No caso da alimentação, por exemplo, o secretário Municipal da Educação, Bruno Caetano, reiterou ontem (23) as críticas ao governo de Jair Bolsonaro e ao Ministério da Educação por não liberar os recursos da merenda escolar para ampliar o valor do auxílio alimentação. Só a capital paulista tem aproximadamente R$ 100 milhões parados que poderiam ser usados para apoiar a alimentação das famílias mais vulneráveis. Ou seja, não seria preciso que as crianças voltassem à escola para ter acesso à merenda, bastaria vontade política.

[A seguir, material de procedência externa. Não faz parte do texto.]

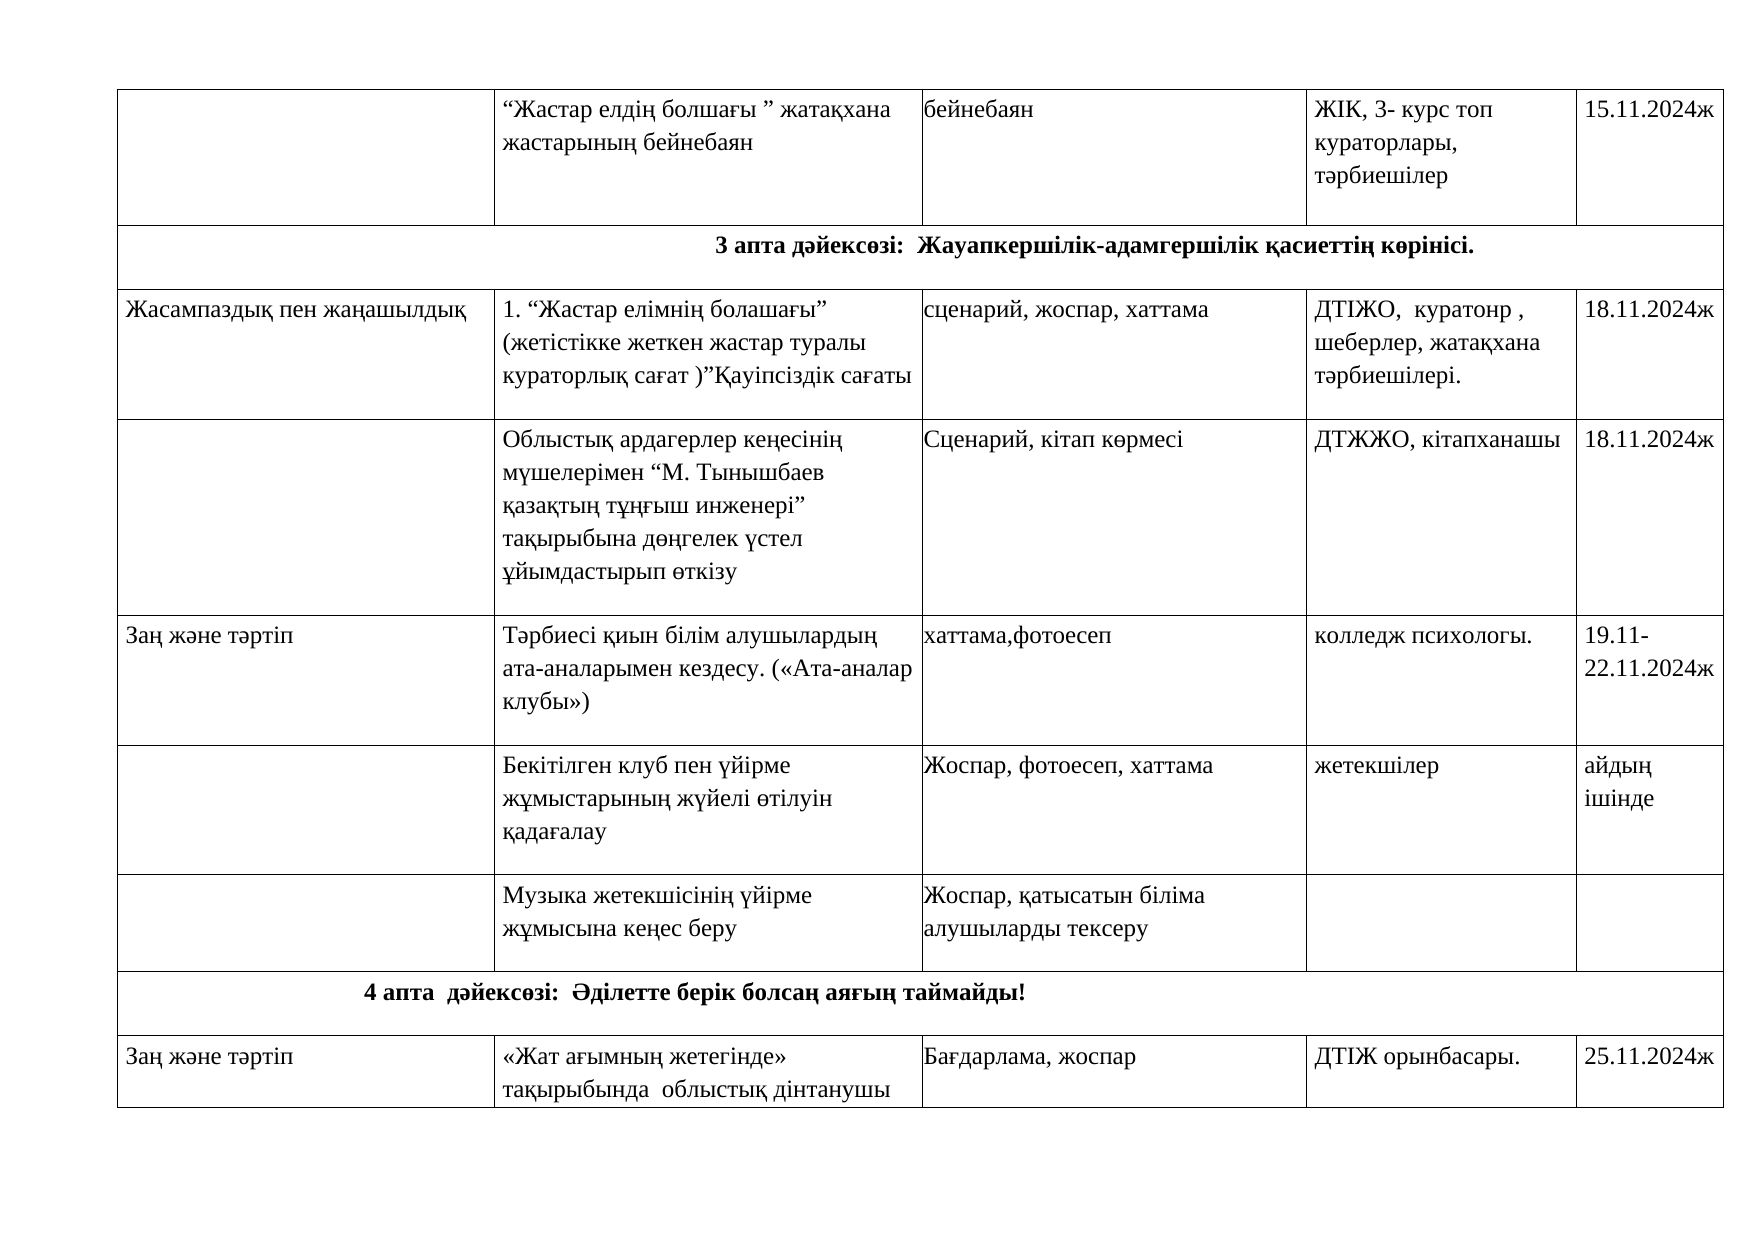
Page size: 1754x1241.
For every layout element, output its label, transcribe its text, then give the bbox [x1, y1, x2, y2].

table_cell [1577, 875, 1723, 971]
table_cell 19.11-22.11.2024ж [1577, 616, 1723, 744]
table_cell “Жастар елімнің болашағы” (жетістікке жеткен жастар туралы кураторлық сағат )”Қауіпсіздік сағаты [495, 290, 922, 419]
table_cell Жоспар, қатысатын біліма алушыларды тексеру [923, 875, 1306, 971]
table_cell жетекшілер [1307, 746, 1576, 874]
table_cell ЖІК, 3- курс топ кураторлары, тәрбиешілер [1307, 90, 1576, 225]
table_cell Сценарий, кітап көрмесі [923, 420, 1306, 614]
table_cell бейнебаян [923, 90, 1306, 225]
table_cell 25.11.2024ж [1577, 1036, 1723, 1107]
table_cell Бекітілген клуб пен үйірме жұмыстарының жүйелі өтілуін қадағалау [495, 746, 922, 874]
table_cell [118, 746, 494, 874]
table_cell [118, 420, 494, 614]
table_cell Облыстық ардагерлер кеңесінің мүшелерімен “М. Тынышбаев қазақтың тұңғыш инженері” тақырыбына дөңгелек үстел ұйымдастырып өткізу [495, 420, 922, 614]
table_cell 15.11.2024ж [1577, 90, 1723, 225]
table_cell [1307, 1036, 1576, 1107]
table_cell 18.11.2024ж [1577, 290, 1723, 419]
table_cell Жасампаздық пен жаңашылдық [118, 290, 494, 419]
table_cell 18.11.2024ж [1577, 420, 1723, 614]
table_cell [118, 90, 494, 225]
table_cell айдың ішінде [1577, 746, 1723, 874]
table_cell Заң және тәртіп [118, 1036, 494, 1107]
table_cell Заң және тәртіп [118, 616, 494, 744]
table_cell [118, 875, 494, 971]
table_cell 4 апта дәйексөзі: Әділетте берік болсаң аяғың таймайды! [118, 972, 1723, 1035]
table_cell Бағдарлама, жоспар [923, 1036, 1306, 1107]
table_cell Тәрбиесі қиын білім алушылардың ата-аналарымен кездесу. («Ата-аналар клубы») [495, 616, 922, 744]
table_cell 3 апта дәйексөзі: Жауапкершілік-адамгершілік қасиеттің көрінісі. [118, 226, 1723, 289]
table_cell ДТІЖО, куратонр , шеберлер, жатақхана тәрбиешілері. [1307, 290, 1576, 419]
table_cell хаттама,фотоесеп [923, 616, 1306, 744]
table_cell колледж психологы. [1307, 616, 1576, 744]
table_cell “Жастар елдің болшағы ” жатақхана жастарының бейнебаян [495, 90, 922, 225]
table_cell Жоспар, фотоесеп, хаттама [923, 746, 1306, 874]
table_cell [495, 1036, 922, 1107]
table_cell сценарий, жоспар, хаттама [923, 290, 1306, 419]
table_cell Музыка жетекшісінің үйірме жұмысына кеңес беру [495, 875, 922, 971]
table_cell ДТЖЖО, кітапханашы [1307, 420, 1576, 614]
table_cell [1307, 875, 1576, 971]
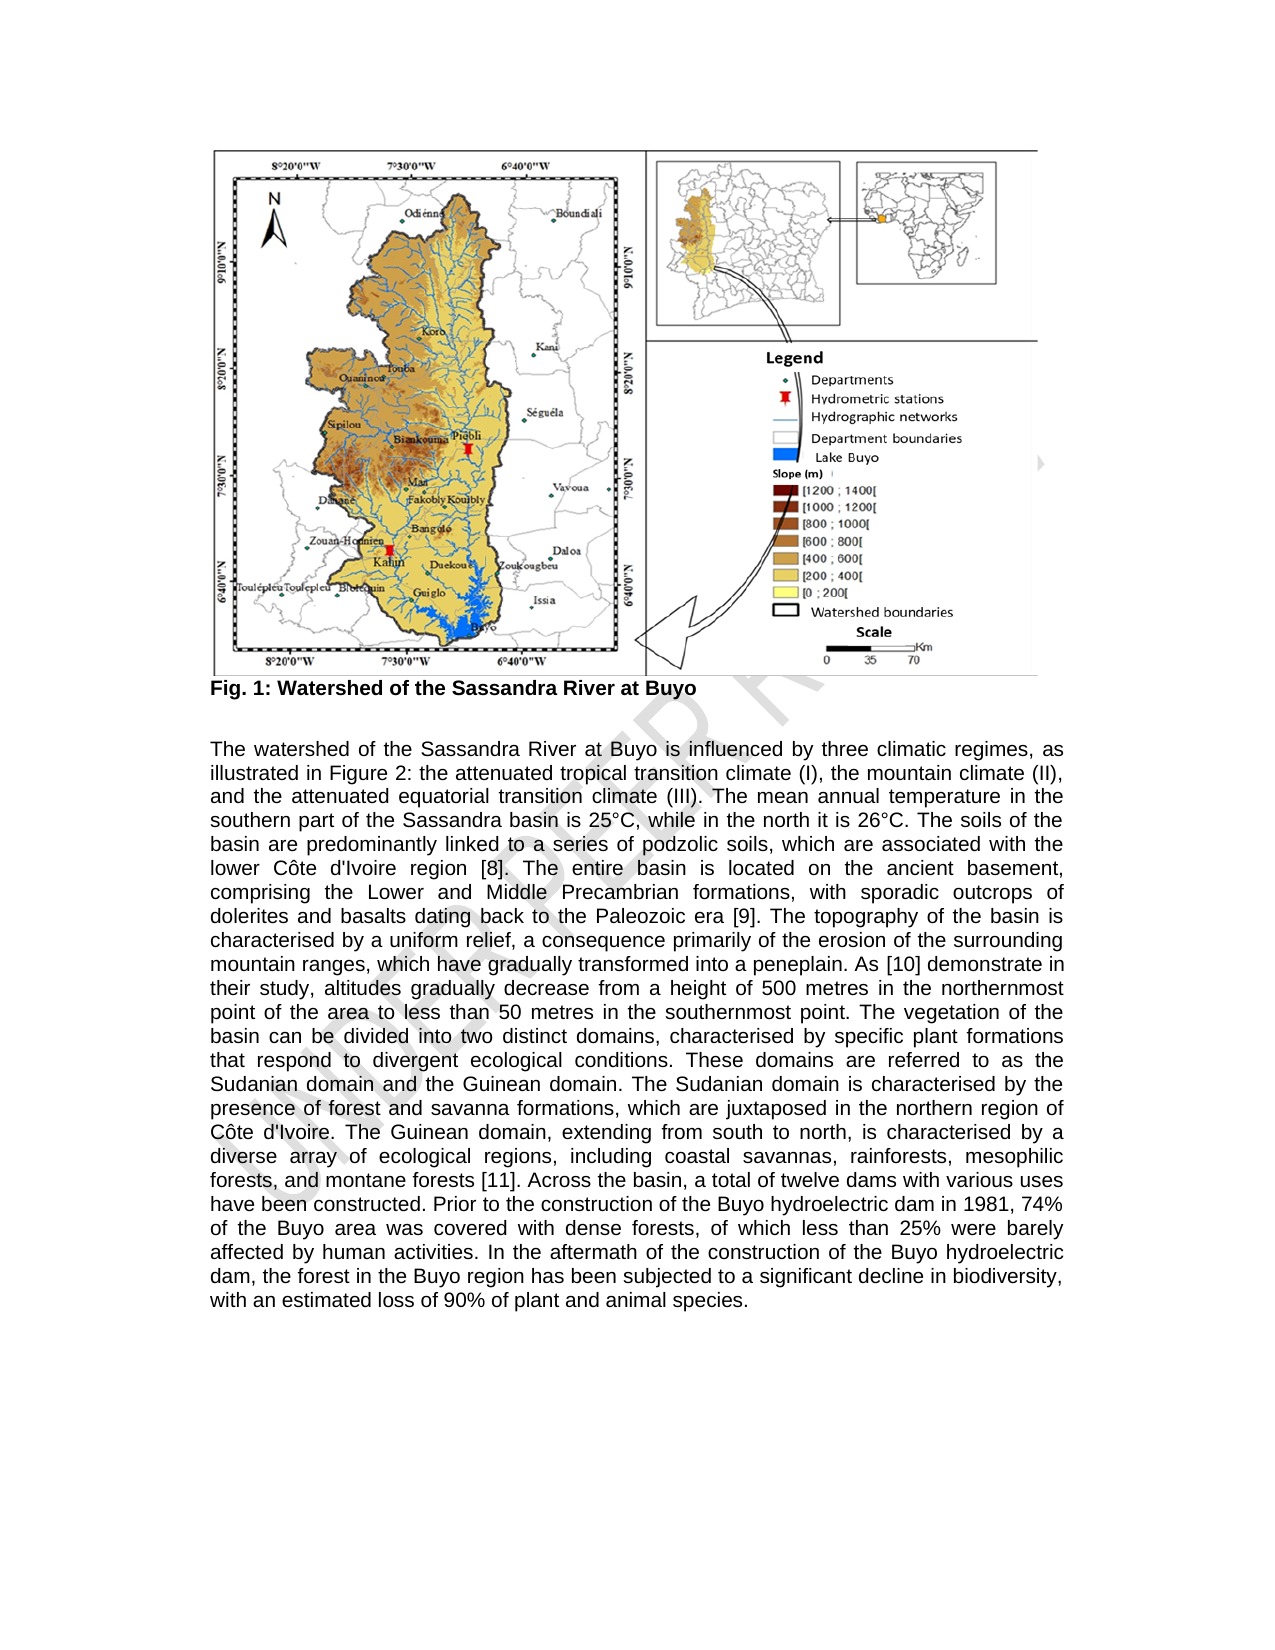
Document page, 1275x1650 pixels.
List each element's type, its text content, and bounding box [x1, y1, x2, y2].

picture [210, 150, 1038, 676]
text The watershed of the Sassandra River at Buyo is influenced by three climatic regimes, as illustrated in Figure 2: the attenuated tropical transition climate (I), the mountain climate (II), and the attenuated equatorial transition climate (III). The mean annual temperature in the southern part of the Sassandra basin is 25°C, while in the north it is 26°C. The soils of the basin are predominantly linked to a series of podzolic soils, which are associated with the lower Côte d'Ivoire region [8]. The entire basin is located on the ancient basement, comprising the Lower and Middle Precambrian formations, with sporadic outcrops of dolerites and basalts dating back to the Paleozoic era [9]. The topography of the basin is characterised by a uniform relief, a consequence primarily of the erosion of the surrounding mountain ranges, which have gradually transformed into a peneplain. As [10] demonstrate in their study, altitudes gradually decrease from a height of 500 metres in the northernmost point of the area to less than 50 metres in the southernmost point. The vegetation of the basin can be divided into two distinct domains, characterised by specific plant formations that respond to divergent ecological conditions. These domains are referred to as the Sudanian domain and the Guinean domain. The Sudanian domain is characterised by the presence of forest and savanna formations, which are juxtaposed in the northern region of Côte d'Ivoire. The Guinean domain, extending from south to north, is characterised by a diverse array of ecological regions, including coastal savannas, rainforests, mesophilic forests, and montane forests [11]. Across the basin, a total of twelve dams with various uses have been constructed. Prior to the construction of the Buyo hydroelectric dam in 1981, 74% of the Buyo area was covered with dense forests, of which less than 25% were barely affected by human activities. In the aftermath of the construction of the Buyo hydroelectric dam, the forest in the Buyo region has been subjected to a significant decline in biodiversity, with an estimated loss of 90% of plant and animal species. [210, 736, 1065, 1311]
text Fig. 1: Watershed of the Sassandra River at Buyo [210, 676, 1065, 700]
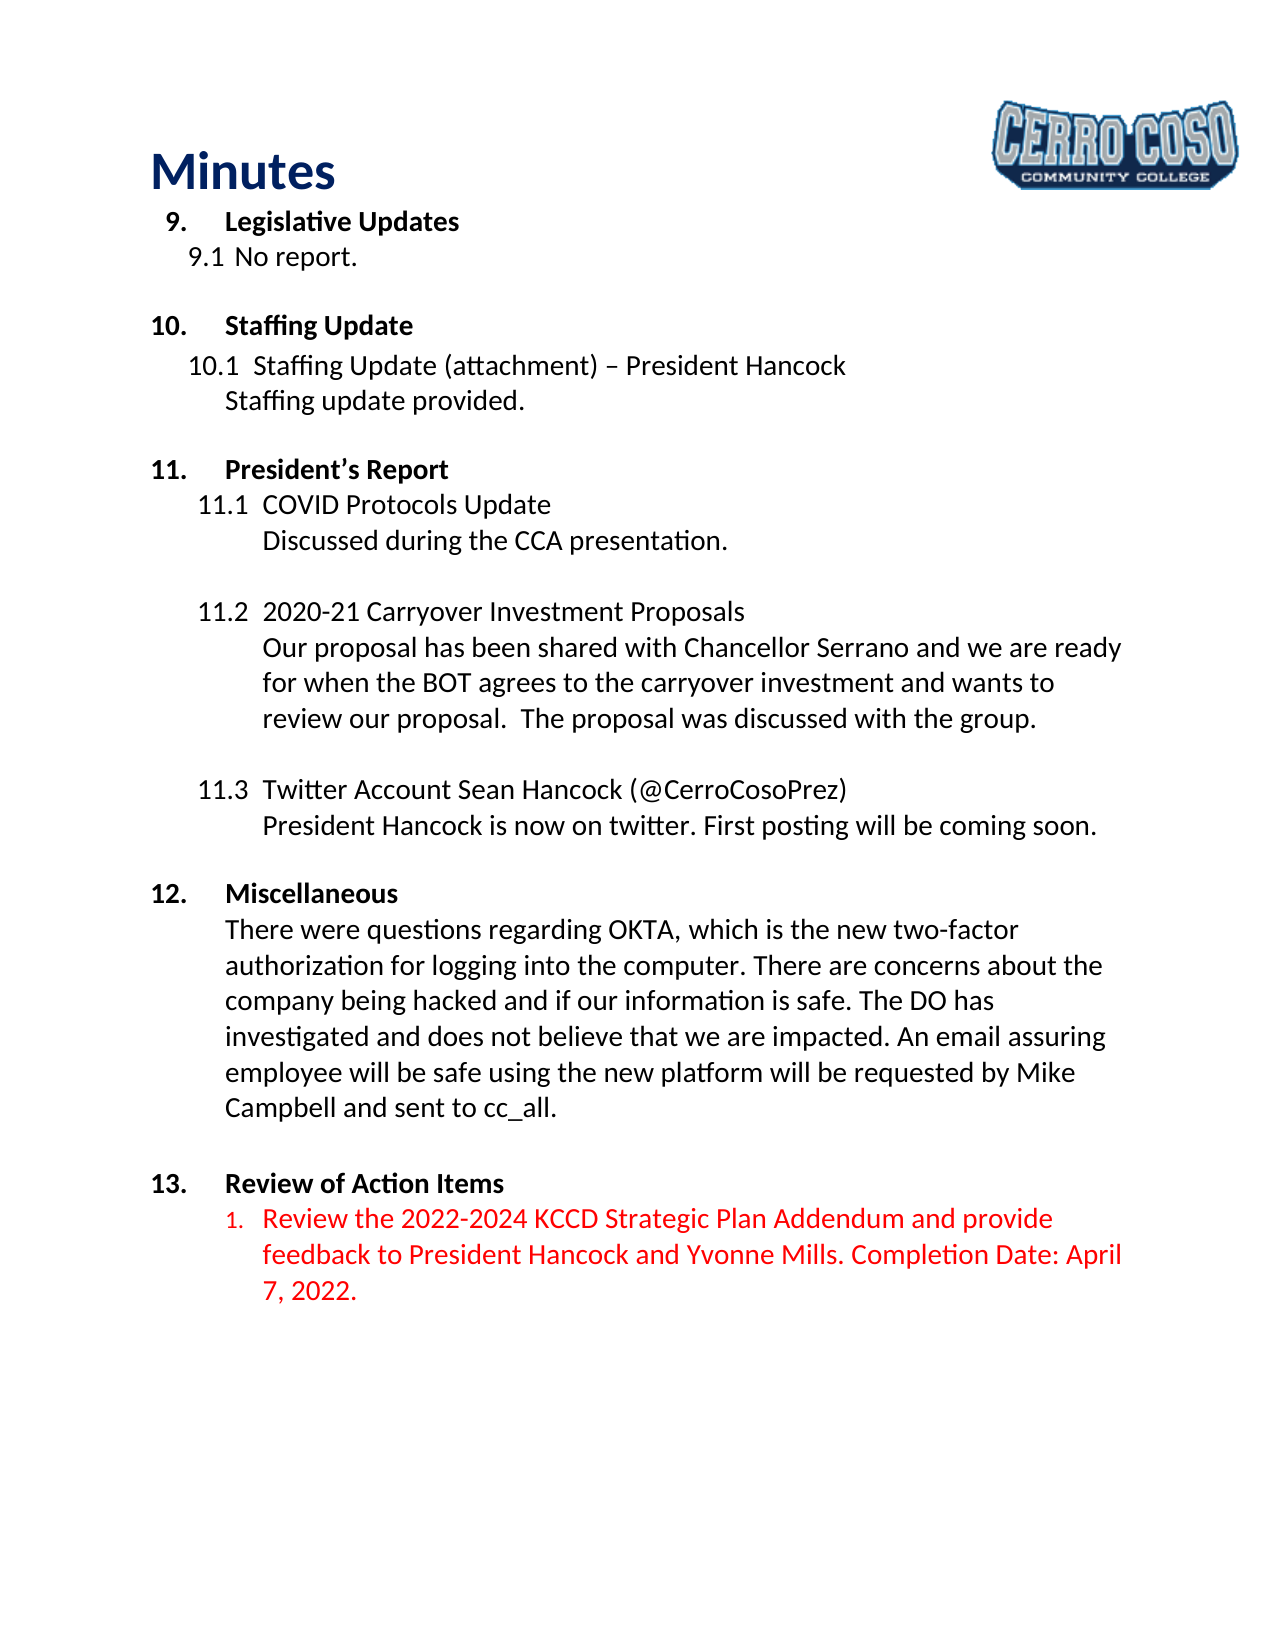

Falácias da volta às aulas
Outro argumento falacioso sobre a volta às aulas é que os pais das crianças precisam voltar a trabalhar ou procurar emprego. Pelas propostas apresentadas até agora, as crianças teriam aulas presenciais apenas um ou dois dias na semana. Ainda assim, em horário reduzido. Em São Paulo, apenas 30% das crianças poderão estar nas escolas em cada sala. Nos demais dias, estariam em casa, fazendo atividades online, sendo cuidados pelos pais ou outros parentes – o que aumenta o risco de as crianças levarem o vírus para casa e contaminarem seus familiares.
Outro problema, destacado pelo analista de dados Ananias Oliveira, pesquisador do projeto Rede Análise Covid-19, é que muitas escolas não têm estrutura para garantir as medidas de higiene na volta às aulas. “Não há como pensar a escola fora da pandemia. Não existe protocolo único em uma pandemia descontrolada. Já abriu bar? Um erro não elimina o outro. Erros são cumulativos. Em 16% das escolas no Brasil não tem pia, não tem nada. Outras 50% não têm esgoto. Voltar é açodamento, é perigoso. Precisamos abrir as escolas, mas abrir com segurança”, avaliou ele, também participando da live da Campanha Nacional pelo Direito à Educação.
Documentos do Tribunal de Contas do Município de São Paulo mostram que as escolas públicas da cidade mais rica do país sofrem cotidianamente com falta de papel higiênico, sabão para lavar as mãos e papel toalha. Uma pesquisa conduzida pelo Sindicato dos Professores do Ensino Oficial do Estado de São Paulo (Apeoesp) mostra que a situação não é diferente nas escolas da rede estadual.
Indicadores técnicos
A Fundação Osvaldo Cruz (FioCruz) divulgou, no início de setembro, um amplo documento técnico com contribuições para a volta às aulas no contexto da pandemia. Entre outros aspectos, destaca que é preciso que a transmissão do novo coronavírus esteja abaixo de um novo caso por dia para cada 100 mil habitantes. E que a taxa de contágio esteja em 0,5 ou menos – o que significa 50% menos novos casos em uma semana, na comparação com a semana anterior.
Além disso, indica que a taxa de ocupação de unidades de terapia intensiva para covid-19 deve ser de até 25%. Hoje, em São Paulo, que já tem data para a volta às aulas, nenhuma dessas condições está atendida em nenhuma das 22 regiões do estado. A FioCruz também sugere a ampla testagem e o rastreamento de contatos como fundamentais para a segurança do retorno das atividades presenciais. Bem como garantia de fornecimento de materiais de higiene para estudantes e trabalhadores da educação.
A fundação ressalta, ainda, que mais importante que apressar a volta às aulas é garantir políticas públicas para proteger estudantes e suas famílias. “Diante dos efeitos nocivos diretos e indiretos sobre a saúde da população escolar, o Estado brasileiro deve ser capaz de desenvolver políticas públicas específicas para enfrentar cada ponto de vulnerabilidade e risco sofridos por crianças e adolescentes, tais como segurança alimentar, saúde mental e proteção contra exposição a violências”, afirma a FioCruz.